Preston echó una mirada por la entrada de vehículos hacia Jerome, que le indicó con un gesto de la cabeza que todo iba bien, y se arrodilló junto a ella para registrarle la ropa. Encontró un grueso sobre bajo la cintura del pantalón, y se lo entregó a Magus.

—Dime lo que hay dentro —dijo, mientras seguía buscando; pero no encontró nada más.

Magus soltó un leve silbido.

—Lleva aquí un buen fajo de euros.

Preston se incorporó y tomó el sobre.

—Tenemos que actuar deprisa. Estad atentos por si veis a Judd Ryder y a Eva Blake.

La estación de metro Acrópolis estaba en la calle Makrigianni, frente a varios cafés y bares animados y junto al Centro de Interpretación de la Acrópolis. Preston y sus hombres, mirando a todas partes, entraron a toda prisa en la estación, pulcra y moderna, y bajaron corriendo por unas escaleras automáticas. Al pie de las escaleras, pasaron aprisa ante las reproducciones de los frisos del Partenón y se detuvieron ante las máquinas electrónicas de billetes.
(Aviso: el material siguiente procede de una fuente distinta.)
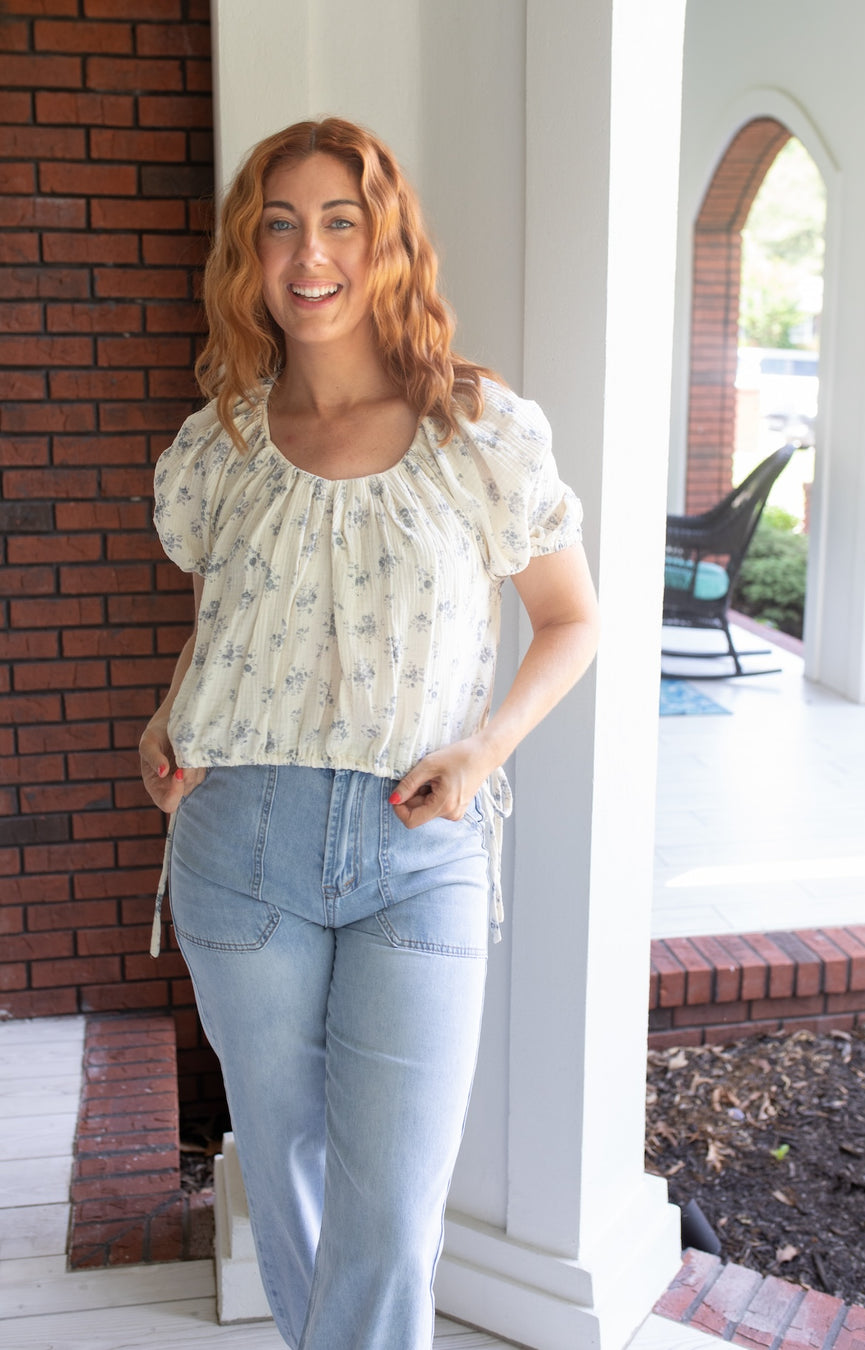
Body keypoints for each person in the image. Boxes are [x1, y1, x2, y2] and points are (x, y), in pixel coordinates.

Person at [139, 116, 599, 1350]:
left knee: (389, 1216)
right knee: (284, 1184)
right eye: (279, 224)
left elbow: (570, 620)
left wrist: (485, 751)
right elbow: (227, 622)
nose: (309, 252)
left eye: (339, 219)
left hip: (418, 845)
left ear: (385, 242)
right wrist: (162, 714)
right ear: (250, 256)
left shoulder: (477, 428)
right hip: (242, 843)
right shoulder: (224, 443)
Dos escaleras mecánicas más abajo, llegaron a la consigna automática.

Mientras se detenía con quejido de frenos un tren del metro, Preston corrió entre las taquillas, mirando alternativamente a los pasajeros que subían al tren y los números de las cabinas, hasta que encontró la que buscaba. Sus hombres acudieron para plantarse uno a cada lado, ocultándolo a la vista, mientras él sacaba la navaja y forzaba rápidamente la alta puerta de la taquilla.
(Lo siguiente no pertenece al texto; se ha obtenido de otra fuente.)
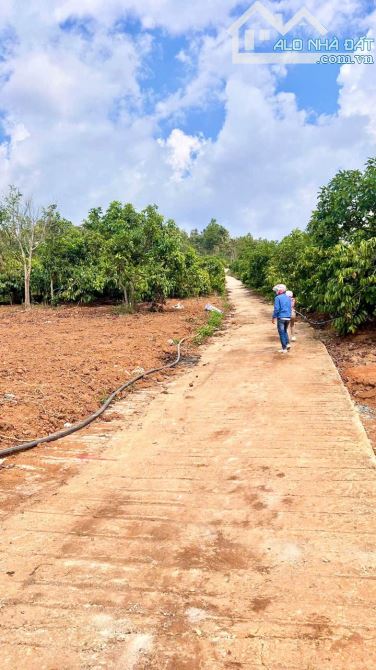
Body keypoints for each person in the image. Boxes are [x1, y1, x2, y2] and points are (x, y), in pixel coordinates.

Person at [272, 284, 291, 353]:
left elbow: (276, 309)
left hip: (281, 318)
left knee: (281, 332)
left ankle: (284, 348)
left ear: (280, 291)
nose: (276, 292)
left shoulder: (277, 298)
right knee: (285, 331)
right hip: (288, 317)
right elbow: (290, 307)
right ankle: (288, 344)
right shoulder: (288, 297)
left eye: (277, 291)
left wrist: (273, 317)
Y miró dentro. No había ninguna mochila negra. Ni estaba el Libro de los Espías. En el fondo estaba la maleta de ruedas de Robin, y en el estante superior, su teléfono móvil… abierto y encendido. Comprendió, enfurecido, que Ryder se había figurado que emplearían el móvil para localizarlos. Ryder tenía el Libro de los Espías y se estaba burlando de él.

Preston se apoderó del teléfono, cerró la taquilla de un portazo y se volvió. Sonó un timbre que anunciaba que se iban a cerrar las puertas del tren.

—Corred —ordenó.

Sus hombres y él se dirigieron corriendo a puertas distintas del tren. Como estaban bajo tierra, no podía llamar por teléfono a los demás hombres que había hecho venir a Atenas para ordenarles que vigilaran las estaciones de metro siguientes de la línea. Cuando el tren arrancó, observó que en el vagón en que iba estaban ocupados poco más de la mitad de los asientos. Caminó rápidamente por el pasillo, pero no vio a Ryder ni a Blake. Vio dos mochilas; una era marrón, y la otra, verde.

Revisó el teléfono de Robin, con la esperanza de que contuviera el número de Judd Ryder. Y soltó una maldición. Ryder lo había limpiado. Sintiendo palpitaciones de ira, pasó por la puerta y entró en el vagón siguiente, dispuesto a encontrarlos.